- DVD cover
- Screenplay by: Keith Allan; Delondra Williams;
- Story by: Richard Schenkman
- Directed by: John Gulager
- Starring: Anthony Michael Hall; Daryl Hannah; Jennifer Taylor; Alan Ruck; Shirley Jones;
- Theme music composer: Alan Howarth
- Country of origin: United States
- Original language: English

Production
- Producer: David Michael Latt
- Cinematography: Damian Horan
- Editor: Bobby K. Richardson
- Running time: 88 minutes
- Production company: Indy Entertainment

Original release
- Network: Syfy
- Release: December 10, 2013

= Zombie Night (2013 film) =

2013 American film

Zombie Night is a 2013 American zombie horror film directed by John Gulager, written by Keith Allan and Delondra Williams from a story by Richard Schenkman, and starring Anthony Michael Hall, Daryl Hannah, Jennifer Taylor, Alan Ruck, and Shirley Jones.

== Plot ==
In a small California town, two families must survive a zombie attack until sunrise.

==Cast==
- Anthony Michael Hall as Patrick Jackson
- Daryl Hannah as Birdy Lincoln-Jackson
- Alan Ruck as Joe Madden
- Rachel G. Fox as Tracie Jackson
- Shirley Jones as Barbara Lincoln
- Jennifer Taylor as Karin Madden
- Daniel Ross Owen as Perry Madden
- Gibson Bobby Sjobeck as Nathan Madden
- Zoe Canner as Irina
- Tia Robinson as Janice
- Rogelio T. Ramos as Officer Vincent Lopez
- Diane Ayala Goldner as Officer Johnson
- Meg Rutenberg as Rachel
- Hayley Derryberry as Bloody Woman
- Keith Allan (as Keith Allen) as Looter
- Esteban Cueto as Groundskeeper
- Jordan James Smith as Jared
- Destiny Hernandez as Teresa
- James Mullen Henderson as Desperate Man
- Jane Osborn as Desperate Woman
- Nicholas S. Williams as Churchgoer

== Production ==
Director John Gulager used amputees to portray zombies.
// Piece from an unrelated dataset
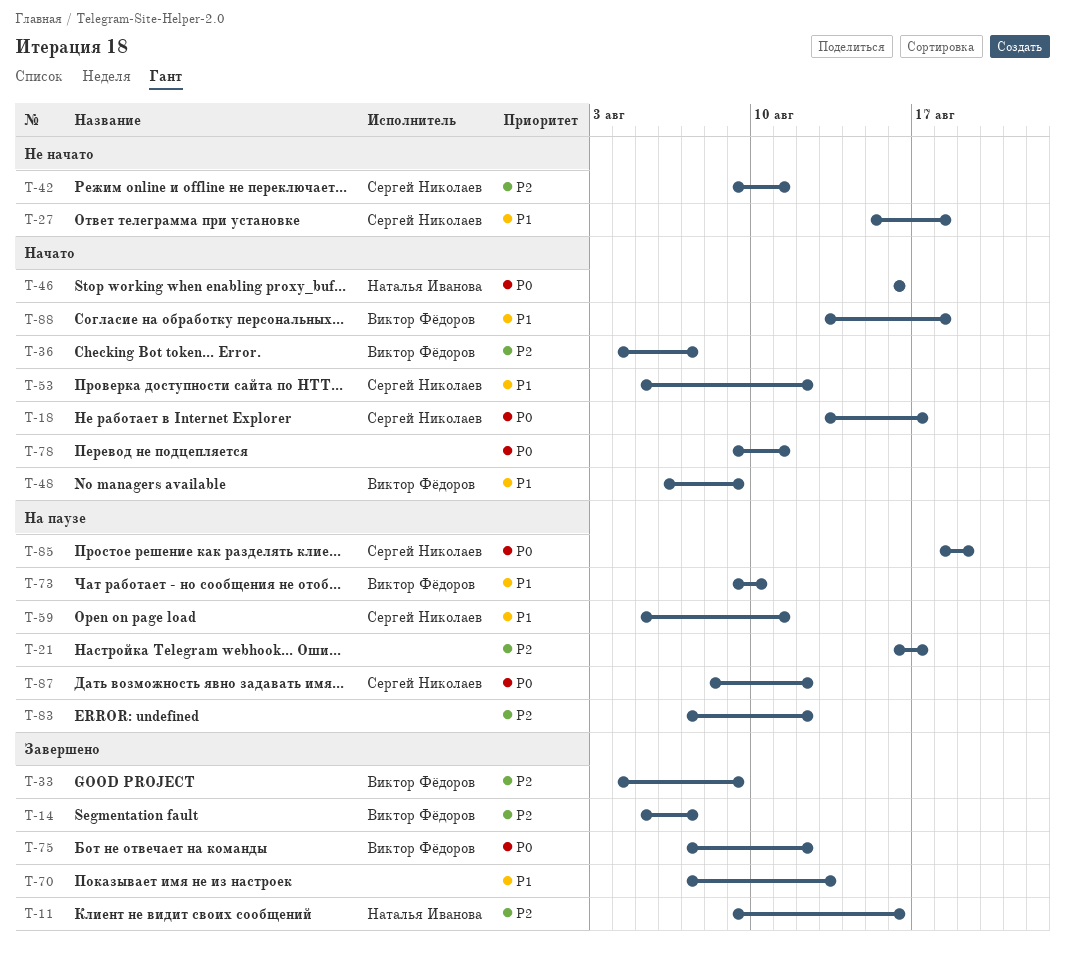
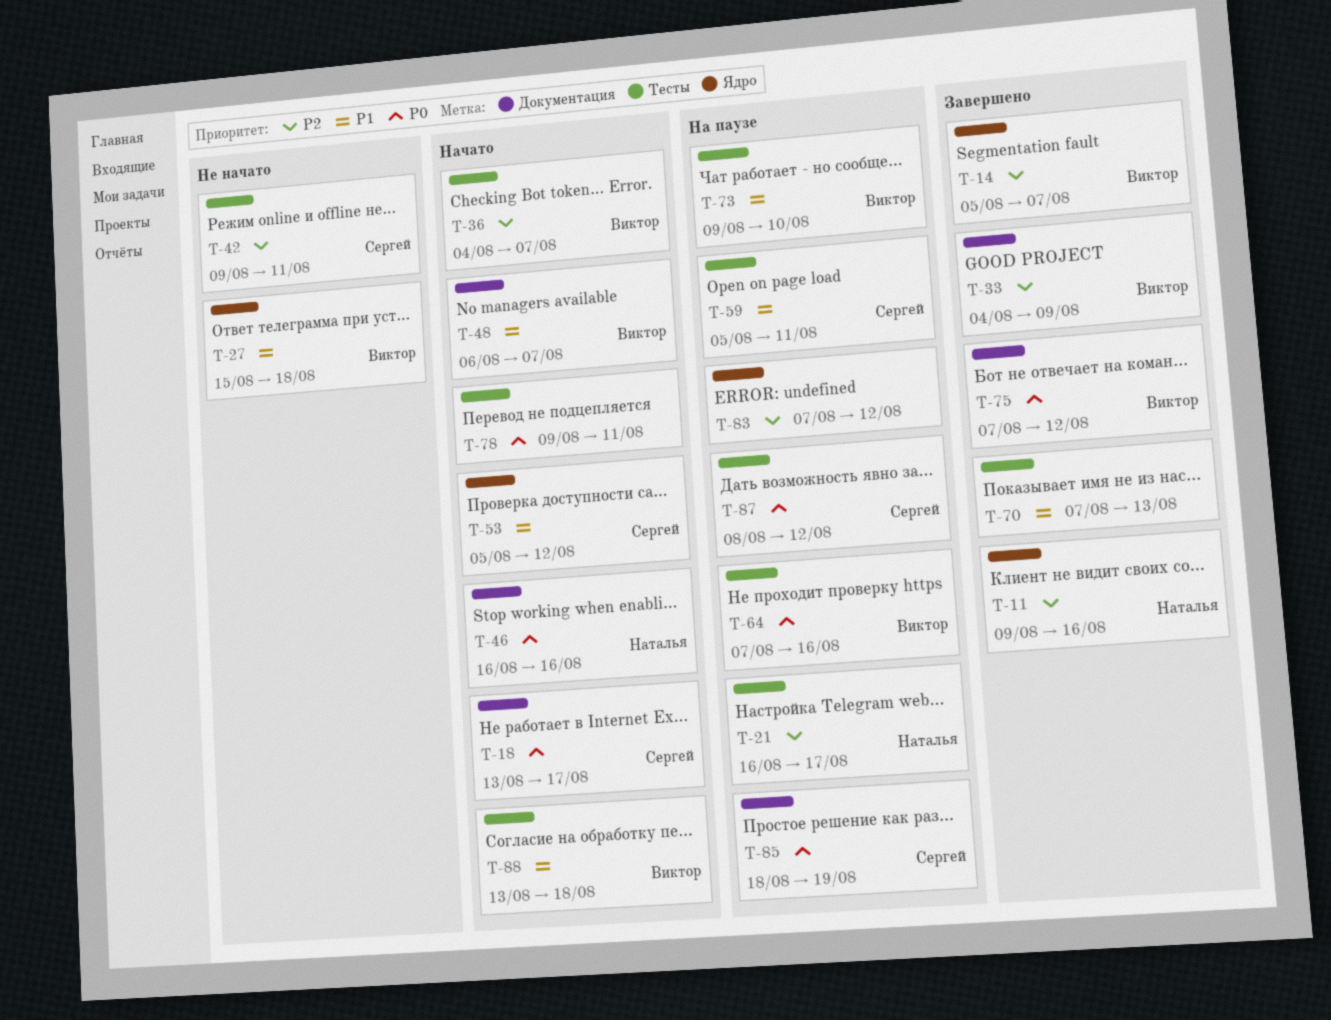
T-21, owner: none -> Наталья Иванова
T-27, owner: Сергей Николаев -> Виктор Фёдоров
T-48, due: Aug 9 -> Aug 7
T-64: none -> present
He cited special effects as one of the highlights of a zombie film.

== Release ==
Zombie Night premiered on Syfy on October 26, 2013, and it was released on DVD on December 10, 2013.

== Reception ==
Michael Storey of the Arkansas Democrat-Gazette called it a sub-par zombie film that lacks humor or camp. Brian Lowry of Variety called it "a brain-dead exploitation pic" that is "an almost comically amateurish effort". Andrew Dowler of Now wrote, "Zombie Night brings enough energy, skill and gore to its basic Night Of The Living Dead story to provide light entertainment on a chilly night."